(Task inputs)

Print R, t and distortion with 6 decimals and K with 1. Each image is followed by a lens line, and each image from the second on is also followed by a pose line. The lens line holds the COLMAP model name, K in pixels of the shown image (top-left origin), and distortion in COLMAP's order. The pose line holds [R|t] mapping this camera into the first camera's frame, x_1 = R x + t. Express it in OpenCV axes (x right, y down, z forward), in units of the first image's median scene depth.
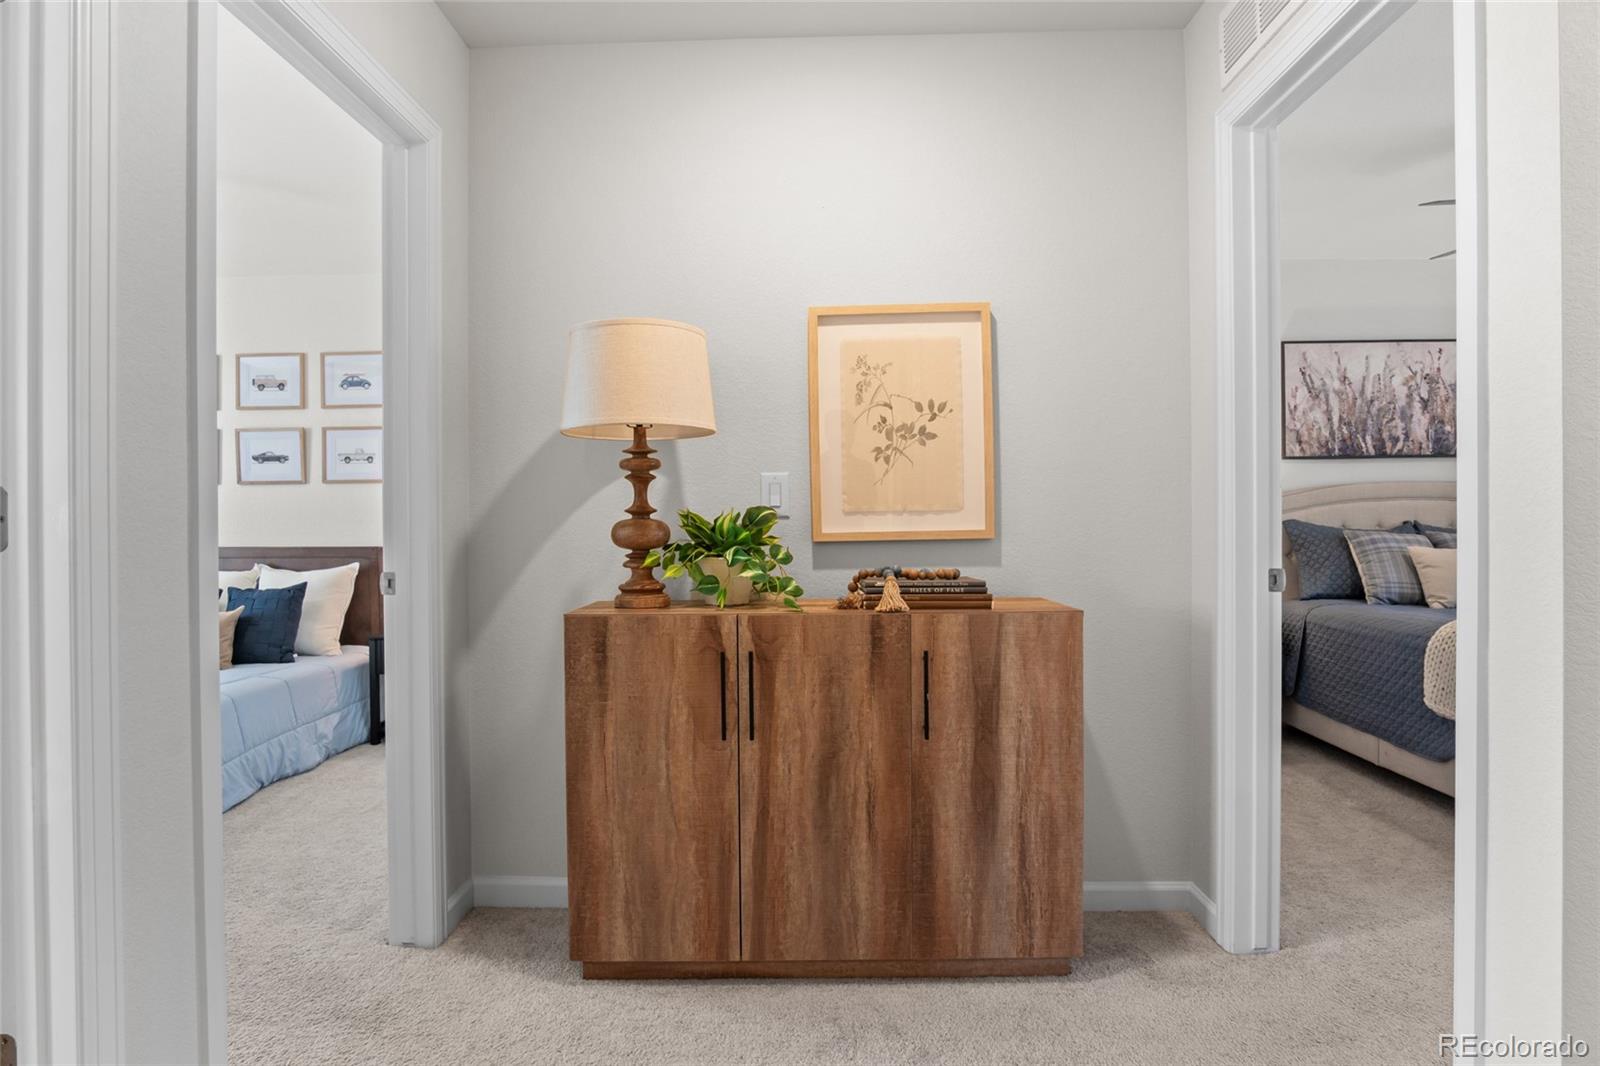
lens RADIAL K [[869.5, 0, 793.0], [0, 869.5, 531.5], [0, 0, 1]] dist [-0.026664, 0.002422]
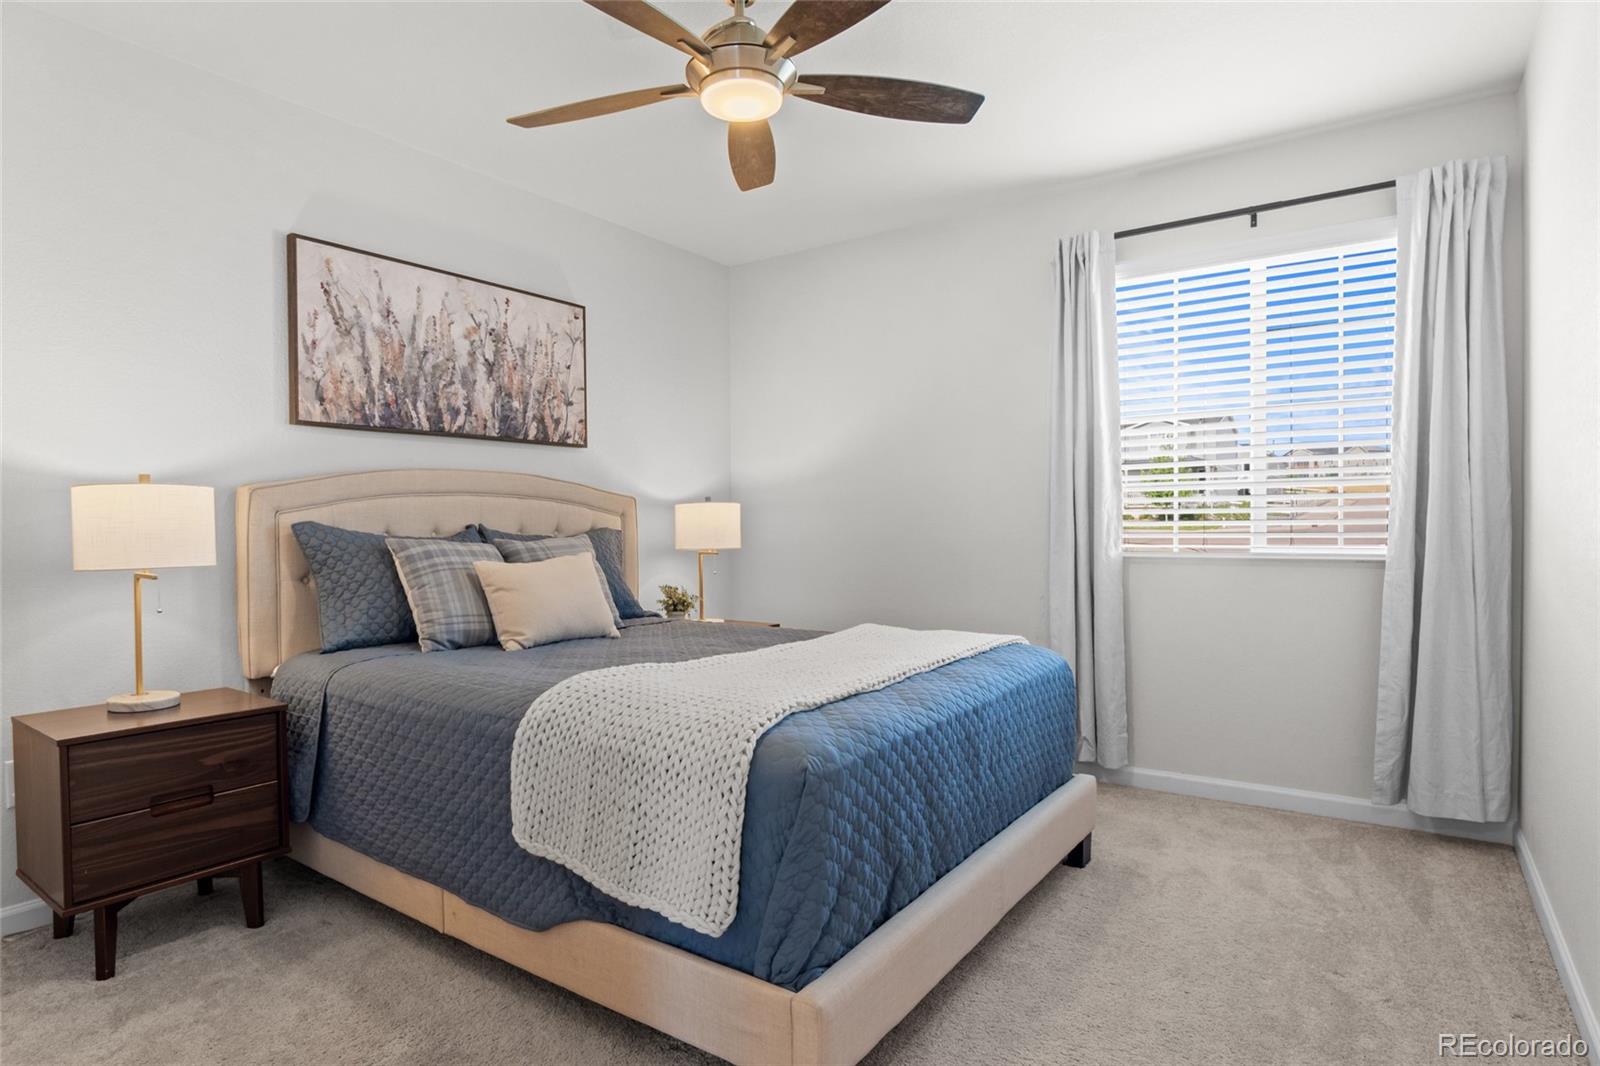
lens RADIAL K [[869.5, 0, 793.0], [0, 869.5, 531.5], [0, 0, 1]] dist [-0.026664, 0.002422]
pose [[0.546147, -0.003323, 0.837683, 0.248785], [0.011007, 0.999934, -0.003209, -0.001245], [-0.837617, 0.010973, 0.546148, 0.368196]]
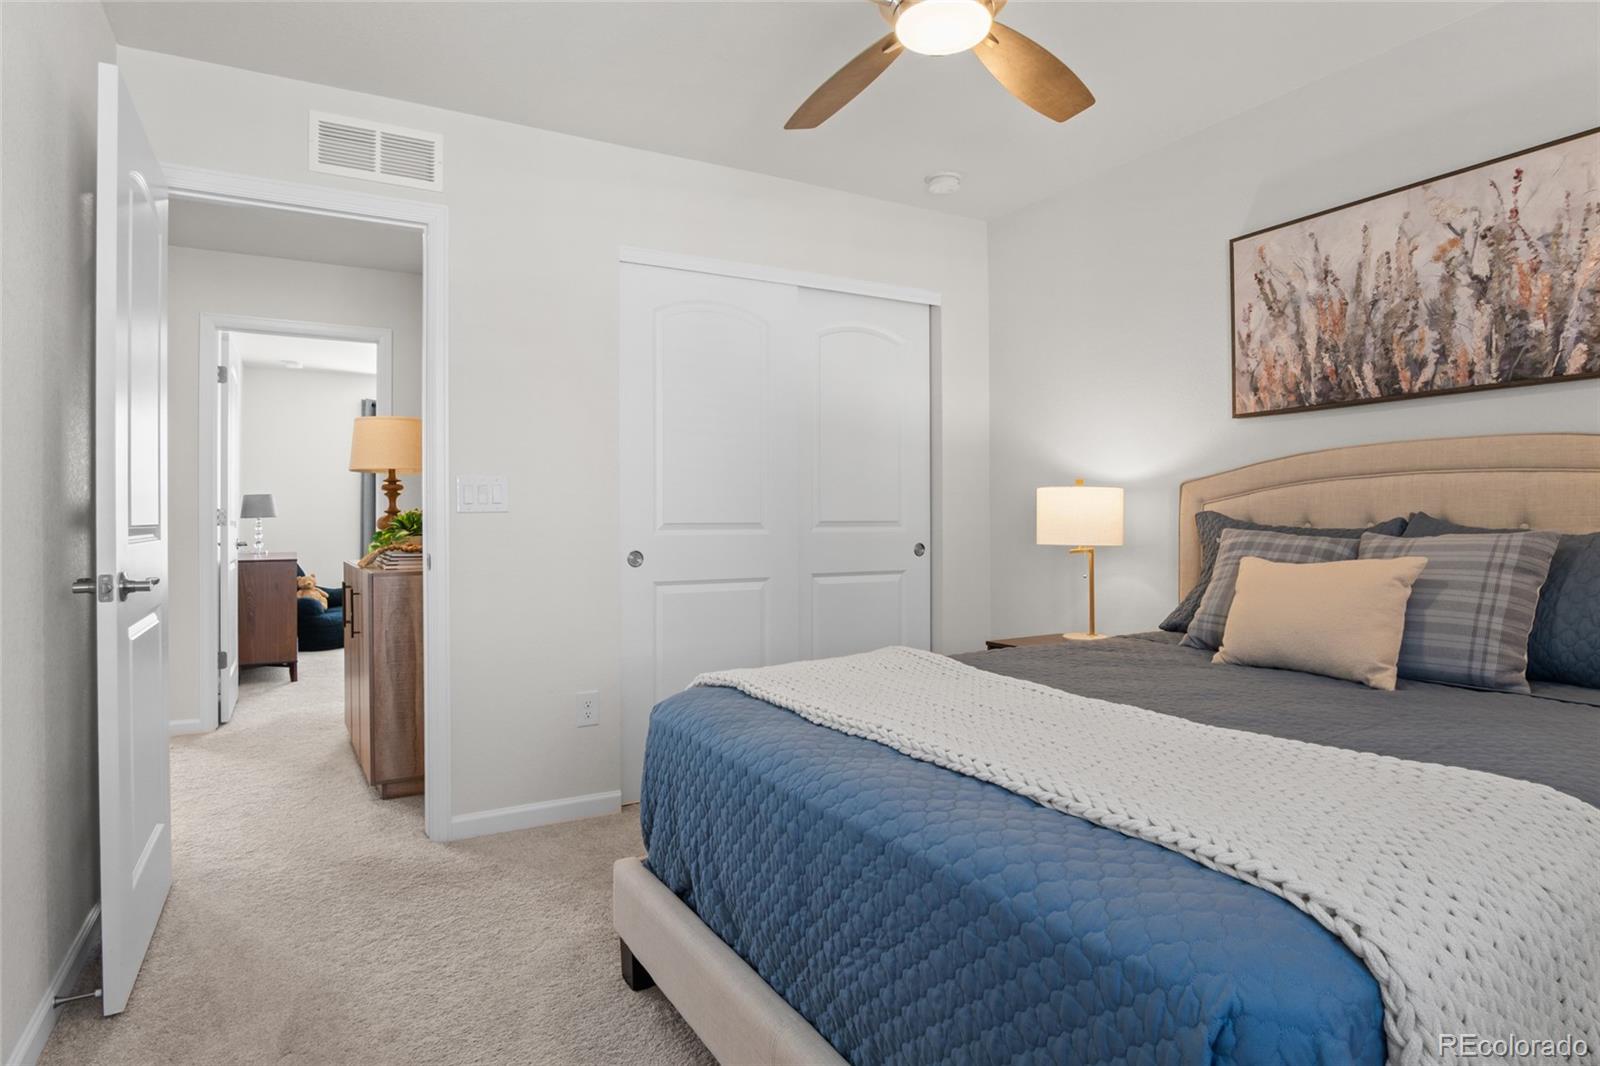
lens RADIAL K [[869.5, 0, 793.0], [0, 869.5, 531.5], [0, 0, 1]] dist [-0.026664, 0.002422]
pose [[0.525789, 0.014570, -0.850490, 0.958486], [-0.005629, 0.999891, 0.013649, -0.005463], [0.850597, -0.002389, 0.525813, 0.373140]]
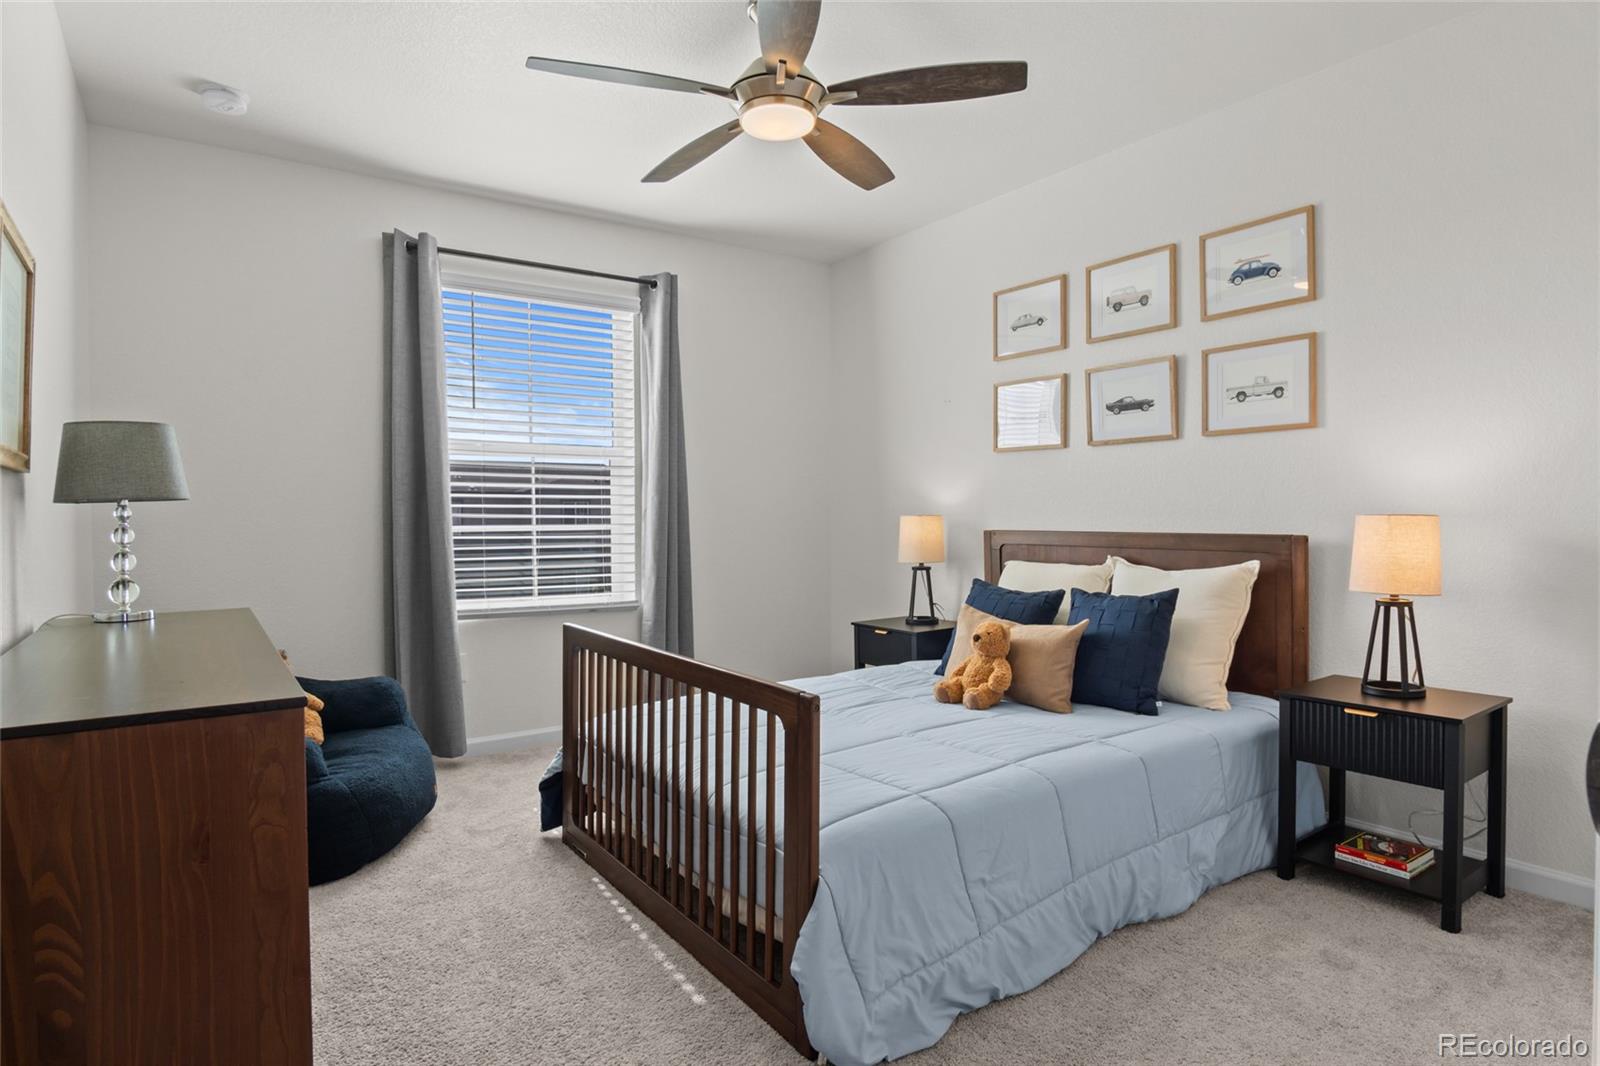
lens RADIAL K [[869.5, 0, 793.0], [0, 869.5, 531.5], [0, 0, 1]] dist [-0.026664, 0.002422]
pose [[0.596487, 0.018281, -0.802414, -0.217805], [0.000129, 0.999738, 0.022873, 0.001066], [0.802622, -0.013747, 0.596329, 0.384544]]
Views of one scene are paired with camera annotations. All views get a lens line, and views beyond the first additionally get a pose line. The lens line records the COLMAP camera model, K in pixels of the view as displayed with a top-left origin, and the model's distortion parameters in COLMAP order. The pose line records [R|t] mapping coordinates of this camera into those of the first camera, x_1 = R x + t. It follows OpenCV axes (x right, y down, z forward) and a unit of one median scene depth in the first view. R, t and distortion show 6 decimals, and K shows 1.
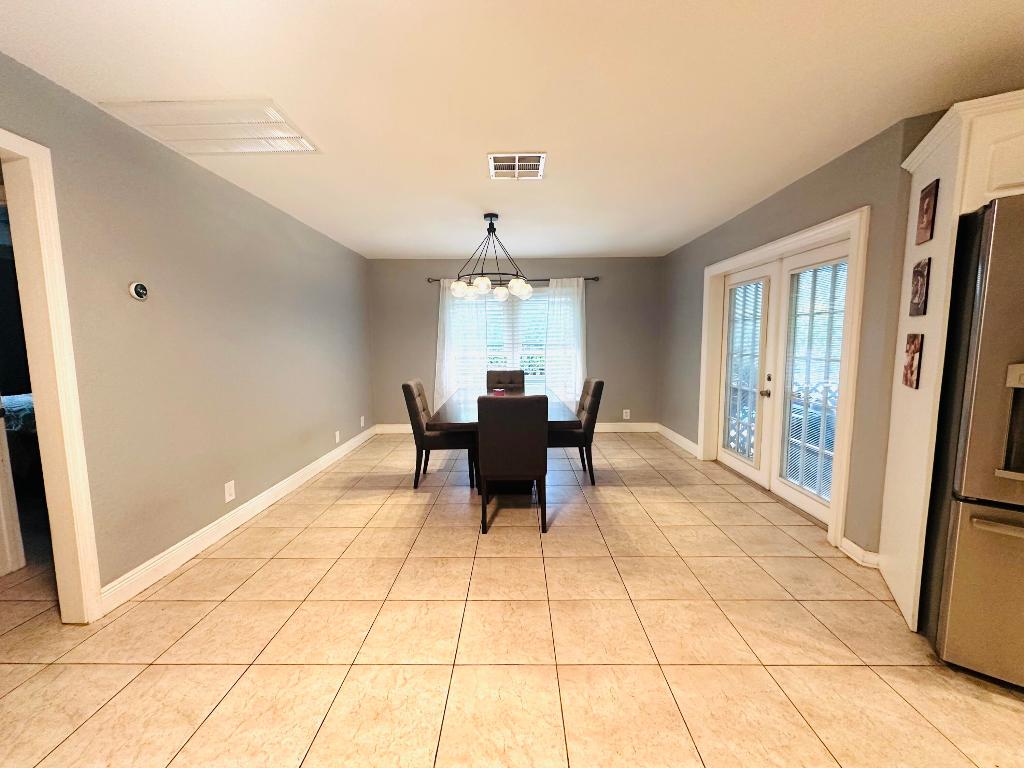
lens RADIAL K [[407.3, 0, 511.1], [0, 407.3, 384.5], [0, 0, 1]] dist [-0.002045, 0.000561]
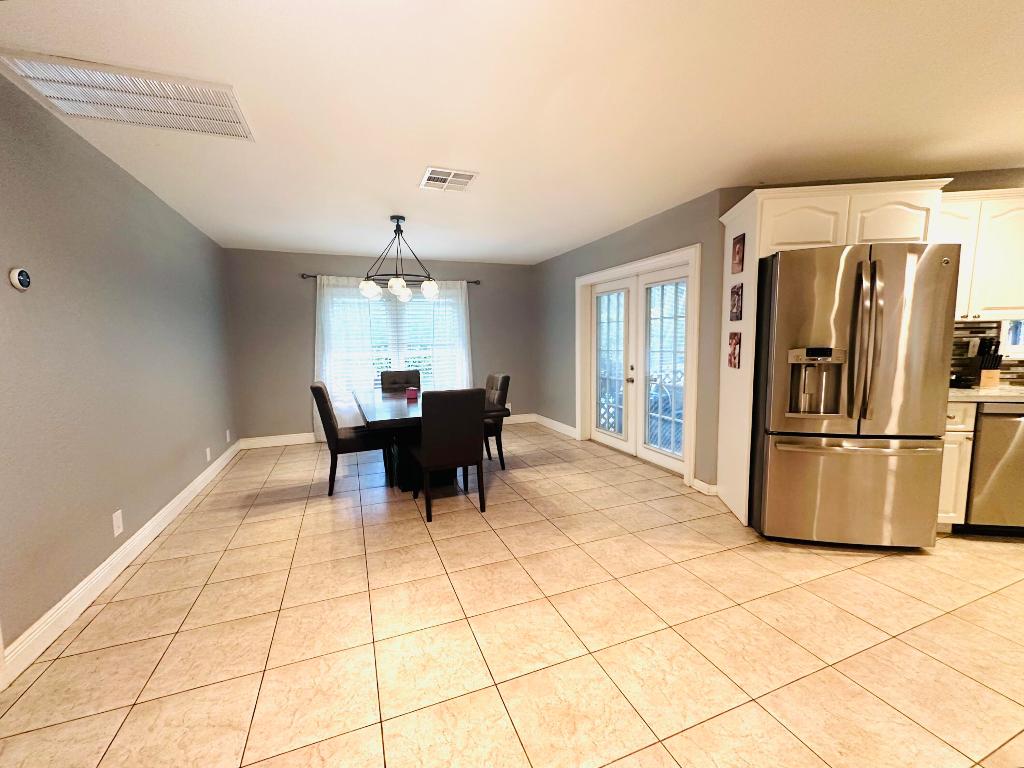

(End Task inputs)

Repeat word for word, leaving out the pictures, each line of the records from the line that holds "Views of one" through the final one.

Views of one scene are paired with camera annotations. All views get a lens line, and views beyond the first additionally get a pose line. The lens line records the COLMAP camera model, K in pixels of the view as displayed with a top-left origin, and the model's distortion parameters in COLMAP order. The pose line records [R|t] mapping coordinates of this camera into those of the first camera, x_1 = R x + t. It follows OpenCV axes (x right, y down, z forward) and a unit of one median scene depth in the first view. R, t and distortion show 6 decimals, and K shows 1.
lens RADIAL K [[407.3, 0, 511.1], [0, 407.3, 384.5], [0, 0, 1]] dist [-0.002045, 0.000561]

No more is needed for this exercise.